A Never delay if the mother is HBsAg positive 
   
Q 19) HBV có lây truyền qua sữa mẹ không? Có nên cho con bú mẹ có HbsAg và HbeAg (+) không sau khi đã tiêm HBIG và Vaccine.
  Is hepatitis B virus transmitted through breast milk? Could infants of mothers having HbsAg (+) and HbeAg (+) be breastfed after they have been immunised by HBIG and HBV vaccines?
A Breastfeeding is not a risk factor for mother to child HBV transmission under the recommended prophylaxis ( Chen X et al, PLos One, 2013; 8(1) :e55303. doi: 10.1371/journal.pone.0055303. Epub 2013 Jan 28. )

Q 20) Liều dùng HBIG và Vaccin hiệu quả nhất ở trẻ sơ sinh?
  Which are the most effective dosage of HBIG and HBV vaccine for infants ?

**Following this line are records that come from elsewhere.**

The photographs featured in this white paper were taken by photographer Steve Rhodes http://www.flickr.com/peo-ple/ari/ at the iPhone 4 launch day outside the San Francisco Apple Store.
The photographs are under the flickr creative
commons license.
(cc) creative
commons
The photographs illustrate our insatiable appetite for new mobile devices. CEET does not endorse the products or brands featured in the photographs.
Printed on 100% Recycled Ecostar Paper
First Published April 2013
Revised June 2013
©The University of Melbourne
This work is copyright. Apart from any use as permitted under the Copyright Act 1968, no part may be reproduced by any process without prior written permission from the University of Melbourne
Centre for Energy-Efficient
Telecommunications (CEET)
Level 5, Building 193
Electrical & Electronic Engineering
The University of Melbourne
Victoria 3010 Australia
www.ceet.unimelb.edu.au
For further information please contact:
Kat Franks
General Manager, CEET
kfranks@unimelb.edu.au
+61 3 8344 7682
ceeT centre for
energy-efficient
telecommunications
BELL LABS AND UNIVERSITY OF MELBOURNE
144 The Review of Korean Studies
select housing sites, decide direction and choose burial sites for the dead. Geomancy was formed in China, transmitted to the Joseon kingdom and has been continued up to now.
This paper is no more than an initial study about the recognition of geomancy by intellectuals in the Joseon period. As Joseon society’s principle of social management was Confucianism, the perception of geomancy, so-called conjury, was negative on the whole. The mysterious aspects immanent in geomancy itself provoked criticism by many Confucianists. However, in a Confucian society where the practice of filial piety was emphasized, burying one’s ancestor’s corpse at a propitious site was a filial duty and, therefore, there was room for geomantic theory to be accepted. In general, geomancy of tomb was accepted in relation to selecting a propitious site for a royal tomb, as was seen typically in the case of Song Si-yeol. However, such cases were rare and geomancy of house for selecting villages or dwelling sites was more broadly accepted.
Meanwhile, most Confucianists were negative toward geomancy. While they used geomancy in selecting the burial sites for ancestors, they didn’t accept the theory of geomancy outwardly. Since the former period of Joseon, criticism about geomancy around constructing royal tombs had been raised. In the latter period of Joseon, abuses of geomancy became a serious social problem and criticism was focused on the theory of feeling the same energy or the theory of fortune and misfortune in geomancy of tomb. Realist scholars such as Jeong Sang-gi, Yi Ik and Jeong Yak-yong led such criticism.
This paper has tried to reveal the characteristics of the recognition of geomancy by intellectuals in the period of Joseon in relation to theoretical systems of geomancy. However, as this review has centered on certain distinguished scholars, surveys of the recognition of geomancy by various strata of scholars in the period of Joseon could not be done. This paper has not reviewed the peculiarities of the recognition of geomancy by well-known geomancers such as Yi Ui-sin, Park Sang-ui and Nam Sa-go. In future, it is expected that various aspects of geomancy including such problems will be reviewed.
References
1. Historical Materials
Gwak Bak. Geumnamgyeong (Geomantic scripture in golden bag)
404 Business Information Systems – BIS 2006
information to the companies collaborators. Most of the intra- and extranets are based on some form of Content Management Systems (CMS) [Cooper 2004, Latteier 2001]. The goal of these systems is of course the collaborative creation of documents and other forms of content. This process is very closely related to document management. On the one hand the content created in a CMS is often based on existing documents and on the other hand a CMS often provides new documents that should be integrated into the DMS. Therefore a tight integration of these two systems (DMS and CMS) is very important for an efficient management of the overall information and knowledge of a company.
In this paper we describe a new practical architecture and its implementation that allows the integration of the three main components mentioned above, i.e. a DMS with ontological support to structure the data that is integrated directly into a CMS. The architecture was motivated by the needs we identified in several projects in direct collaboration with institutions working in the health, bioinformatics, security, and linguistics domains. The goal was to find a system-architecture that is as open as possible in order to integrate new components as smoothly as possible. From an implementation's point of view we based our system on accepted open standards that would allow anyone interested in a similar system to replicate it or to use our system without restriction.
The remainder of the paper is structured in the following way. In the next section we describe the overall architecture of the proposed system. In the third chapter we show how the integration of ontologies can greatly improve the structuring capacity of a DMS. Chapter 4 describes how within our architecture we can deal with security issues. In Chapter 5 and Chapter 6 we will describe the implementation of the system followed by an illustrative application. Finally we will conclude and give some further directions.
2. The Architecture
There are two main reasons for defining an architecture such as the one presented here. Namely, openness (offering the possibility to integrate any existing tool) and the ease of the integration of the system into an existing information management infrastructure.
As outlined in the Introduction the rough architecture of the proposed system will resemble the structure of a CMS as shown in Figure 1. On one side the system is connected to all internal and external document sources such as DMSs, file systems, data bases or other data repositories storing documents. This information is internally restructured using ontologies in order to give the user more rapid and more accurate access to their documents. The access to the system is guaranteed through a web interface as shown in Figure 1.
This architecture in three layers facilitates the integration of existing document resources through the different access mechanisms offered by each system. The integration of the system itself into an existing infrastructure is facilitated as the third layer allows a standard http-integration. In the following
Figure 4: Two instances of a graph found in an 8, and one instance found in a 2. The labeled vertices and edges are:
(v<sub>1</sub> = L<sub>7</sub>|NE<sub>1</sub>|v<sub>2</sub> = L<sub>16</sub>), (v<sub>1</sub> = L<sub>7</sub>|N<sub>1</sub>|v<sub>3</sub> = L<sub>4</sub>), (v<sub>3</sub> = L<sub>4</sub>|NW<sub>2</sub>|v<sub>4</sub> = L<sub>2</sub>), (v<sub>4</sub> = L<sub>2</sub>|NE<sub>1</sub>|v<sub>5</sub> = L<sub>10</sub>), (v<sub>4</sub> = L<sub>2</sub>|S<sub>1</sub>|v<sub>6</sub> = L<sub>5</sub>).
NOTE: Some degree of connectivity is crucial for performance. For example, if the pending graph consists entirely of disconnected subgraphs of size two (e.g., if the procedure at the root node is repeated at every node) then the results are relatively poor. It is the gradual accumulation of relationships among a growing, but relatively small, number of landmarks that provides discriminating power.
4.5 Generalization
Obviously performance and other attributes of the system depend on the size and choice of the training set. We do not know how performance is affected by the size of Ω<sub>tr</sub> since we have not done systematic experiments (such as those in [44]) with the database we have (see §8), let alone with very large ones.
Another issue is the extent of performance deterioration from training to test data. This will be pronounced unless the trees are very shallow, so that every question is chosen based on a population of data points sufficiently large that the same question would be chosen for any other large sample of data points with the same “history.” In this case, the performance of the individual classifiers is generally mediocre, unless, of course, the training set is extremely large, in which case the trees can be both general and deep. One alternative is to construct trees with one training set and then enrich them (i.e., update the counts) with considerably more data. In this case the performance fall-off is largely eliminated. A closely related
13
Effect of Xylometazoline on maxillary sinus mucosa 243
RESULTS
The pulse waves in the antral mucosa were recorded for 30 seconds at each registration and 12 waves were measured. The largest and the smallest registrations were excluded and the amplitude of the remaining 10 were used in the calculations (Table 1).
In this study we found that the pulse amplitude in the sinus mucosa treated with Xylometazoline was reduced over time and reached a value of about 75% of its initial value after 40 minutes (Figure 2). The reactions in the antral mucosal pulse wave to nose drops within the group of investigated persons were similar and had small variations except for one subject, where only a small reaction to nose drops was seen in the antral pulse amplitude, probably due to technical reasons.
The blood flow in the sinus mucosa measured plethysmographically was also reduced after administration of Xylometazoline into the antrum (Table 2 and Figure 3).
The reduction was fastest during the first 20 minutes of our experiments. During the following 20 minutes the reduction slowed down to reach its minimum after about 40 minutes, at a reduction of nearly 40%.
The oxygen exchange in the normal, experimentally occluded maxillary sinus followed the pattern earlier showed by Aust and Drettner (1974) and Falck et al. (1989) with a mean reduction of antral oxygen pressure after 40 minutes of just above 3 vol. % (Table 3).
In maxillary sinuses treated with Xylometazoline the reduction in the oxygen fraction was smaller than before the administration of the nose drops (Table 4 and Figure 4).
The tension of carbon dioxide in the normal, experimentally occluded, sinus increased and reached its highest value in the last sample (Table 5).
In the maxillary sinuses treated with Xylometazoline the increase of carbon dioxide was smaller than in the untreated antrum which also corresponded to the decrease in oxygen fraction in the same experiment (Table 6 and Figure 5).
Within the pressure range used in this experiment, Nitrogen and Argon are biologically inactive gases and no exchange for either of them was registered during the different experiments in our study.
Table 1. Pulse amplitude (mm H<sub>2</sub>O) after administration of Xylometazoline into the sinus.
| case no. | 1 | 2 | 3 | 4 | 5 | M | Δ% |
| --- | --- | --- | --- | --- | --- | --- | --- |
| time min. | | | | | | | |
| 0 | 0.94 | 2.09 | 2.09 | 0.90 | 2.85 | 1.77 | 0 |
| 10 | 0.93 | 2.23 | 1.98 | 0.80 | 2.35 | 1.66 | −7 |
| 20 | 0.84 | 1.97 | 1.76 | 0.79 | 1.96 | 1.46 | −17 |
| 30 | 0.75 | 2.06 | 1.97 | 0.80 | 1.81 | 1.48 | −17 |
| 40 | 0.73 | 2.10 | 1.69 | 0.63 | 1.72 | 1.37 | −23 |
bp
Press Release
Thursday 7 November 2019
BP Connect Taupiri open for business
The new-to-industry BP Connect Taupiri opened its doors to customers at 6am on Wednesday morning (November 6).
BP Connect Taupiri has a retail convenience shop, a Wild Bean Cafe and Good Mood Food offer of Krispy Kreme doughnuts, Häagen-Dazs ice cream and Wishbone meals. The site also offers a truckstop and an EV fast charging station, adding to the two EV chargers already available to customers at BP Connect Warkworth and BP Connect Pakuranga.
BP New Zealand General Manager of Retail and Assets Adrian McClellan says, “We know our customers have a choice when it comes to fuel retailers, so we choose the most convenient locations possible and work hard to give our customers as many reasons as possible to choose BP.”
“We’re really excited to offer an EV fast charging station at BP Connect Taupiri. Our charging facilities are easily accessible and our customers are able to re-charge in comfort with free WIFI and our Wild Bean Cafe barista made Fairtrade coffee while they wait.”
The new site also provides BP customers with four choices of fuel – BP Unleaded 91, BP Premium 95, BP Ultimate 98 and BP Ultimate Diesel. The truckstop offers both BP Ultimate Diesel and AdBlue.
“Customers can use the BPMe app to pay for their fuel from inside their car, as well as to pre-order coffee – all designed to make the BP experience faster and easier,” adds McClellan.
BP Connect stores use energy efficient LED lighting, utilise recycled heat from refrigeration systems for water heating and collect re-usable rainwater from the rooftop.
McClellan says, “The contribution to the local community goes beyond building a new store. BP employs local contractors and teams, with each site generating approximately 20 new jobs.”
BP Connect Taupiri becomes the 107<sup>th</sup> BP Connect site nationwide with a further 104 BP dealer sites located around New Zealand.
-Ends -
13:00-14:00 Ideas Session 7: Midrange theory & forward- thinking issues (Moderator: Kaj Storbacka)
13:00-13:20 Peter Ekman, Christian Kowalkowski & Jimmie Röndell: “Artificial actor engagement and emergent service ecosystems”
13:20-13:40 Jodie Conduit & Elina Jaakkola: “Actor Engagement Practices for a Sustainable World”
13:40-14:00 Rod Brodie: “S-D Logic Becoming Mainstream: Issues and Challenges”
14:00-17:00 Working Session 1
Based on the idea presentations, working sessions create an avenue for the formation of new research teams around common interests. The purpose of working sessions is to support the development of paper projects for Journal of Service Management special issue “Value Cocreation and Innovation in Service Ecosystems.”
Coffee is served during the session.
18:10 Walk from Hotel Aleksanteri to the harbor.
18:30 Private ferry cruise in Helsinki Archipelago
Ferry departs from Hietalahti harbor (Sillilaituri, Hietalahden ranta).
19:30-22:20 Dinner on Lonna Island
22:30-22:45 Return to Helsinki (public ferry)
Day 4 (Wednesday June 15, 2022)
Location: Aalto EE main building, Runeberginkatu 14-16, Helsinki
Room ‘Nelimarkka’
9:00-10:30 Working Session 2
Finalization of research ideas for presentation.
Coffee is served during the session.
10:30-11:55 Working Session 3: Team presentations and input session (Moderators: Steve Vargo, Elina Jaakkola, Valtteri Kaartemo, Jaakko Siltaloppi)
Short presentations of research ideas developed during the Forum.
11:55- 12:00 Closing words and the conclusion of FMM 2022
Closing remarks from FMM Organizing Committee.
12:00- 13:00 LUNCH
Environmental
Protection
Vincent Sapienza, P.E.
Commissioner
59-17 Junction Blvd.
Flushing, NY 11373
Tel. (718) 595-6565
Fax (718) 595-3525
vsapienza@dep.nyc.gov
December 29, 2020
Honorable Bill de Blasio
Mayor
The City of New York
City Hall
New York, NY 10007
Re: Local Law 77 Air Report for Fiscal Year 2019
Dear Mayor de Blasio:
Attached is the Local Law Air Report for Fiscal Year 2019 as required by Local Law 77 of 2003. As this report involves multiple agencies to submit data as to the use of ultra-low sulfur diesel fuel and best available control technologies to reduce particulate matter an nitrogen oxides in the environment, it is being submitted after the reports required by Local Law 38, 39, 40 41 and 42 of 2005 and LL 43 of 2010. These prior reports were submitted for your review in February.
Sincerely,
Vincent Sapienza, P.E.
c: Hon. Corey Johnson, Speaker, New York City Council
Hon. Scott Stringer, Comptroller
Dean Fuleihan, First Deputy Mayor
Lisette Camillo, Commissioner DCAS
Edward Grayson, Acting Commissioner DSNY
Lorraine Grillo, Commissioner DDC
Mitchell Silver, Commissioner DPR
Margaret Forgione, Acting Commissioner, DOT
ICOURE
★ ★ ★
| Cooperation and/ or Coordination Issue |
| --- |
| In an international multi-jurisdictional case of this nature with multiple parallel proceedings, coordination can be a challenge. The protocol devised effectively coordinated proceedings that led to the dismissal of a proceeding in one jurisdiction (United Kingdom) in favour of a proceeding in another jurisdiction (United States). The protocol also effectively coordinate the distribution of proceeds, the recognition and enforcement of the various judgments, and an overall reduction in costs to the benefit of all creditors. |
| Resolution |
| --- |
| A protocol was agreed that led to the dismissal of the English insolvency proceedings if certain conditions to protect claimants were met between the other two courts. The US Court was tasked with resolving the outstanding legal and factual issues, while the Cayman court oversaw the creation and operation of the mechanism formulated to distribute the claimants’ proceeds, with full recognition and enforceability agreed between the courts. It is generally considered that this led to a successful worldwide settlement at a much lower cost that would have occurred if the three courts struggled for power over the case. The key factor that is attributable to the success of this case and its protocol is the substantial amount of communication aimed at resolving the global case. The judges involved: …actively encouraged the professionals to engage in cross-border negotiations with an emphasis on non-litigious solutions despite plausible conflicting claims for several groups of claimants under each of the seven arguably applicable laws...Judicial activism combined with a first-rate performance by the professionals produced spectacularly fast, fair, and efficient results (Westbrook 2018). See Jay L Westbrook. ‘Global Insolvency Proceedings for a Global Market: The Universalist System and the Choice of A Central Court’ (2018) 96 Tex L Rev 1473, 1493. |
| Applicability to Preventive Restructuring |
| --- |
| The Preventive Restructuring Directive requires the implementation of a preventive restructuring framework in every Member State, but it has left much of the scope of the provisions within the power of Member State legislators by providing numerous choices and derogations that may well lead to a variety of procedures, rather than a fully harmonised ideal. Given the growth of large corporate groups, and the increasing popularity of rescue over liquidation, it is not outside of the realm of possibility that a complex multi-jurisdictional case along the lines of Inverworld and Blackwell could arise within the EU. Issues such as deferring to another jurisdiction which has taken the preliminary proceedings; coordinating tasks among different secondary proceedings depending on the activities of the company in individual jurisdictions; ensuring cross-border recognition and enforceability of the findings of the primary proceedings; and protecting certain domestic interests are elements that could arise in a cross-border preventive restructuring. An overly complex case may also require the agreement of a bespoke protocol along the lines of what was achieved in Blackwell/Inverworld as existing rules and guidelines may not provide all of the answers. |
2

A  HBeAg: Immuno 180 IU. + Vaccine
   
Q 21) Trong viêm gan B mạn tính đợt cấp ngoài việc sử dụng thuốc kháng virus tại sao không tiêm truyền ImmunoHBs?
  In acute exacerbation of chronic hepatitis B, why we don’t use ImmunoHBs together with the antivirus drugs?
A  Anti-HBs is not efficacious and potentially dangerous (formation of immunocomplexes) if the patient is HBsAg +
   
Q 22) Tiêm Vaccin VGB thì bao giờ có nồng độ kháng thể đạt được mức độ bảo vệ?
  How long after being injected of HBV vaccine would be the antiHBV concentration at the protection level?
A Probably for ever, certainly for many years.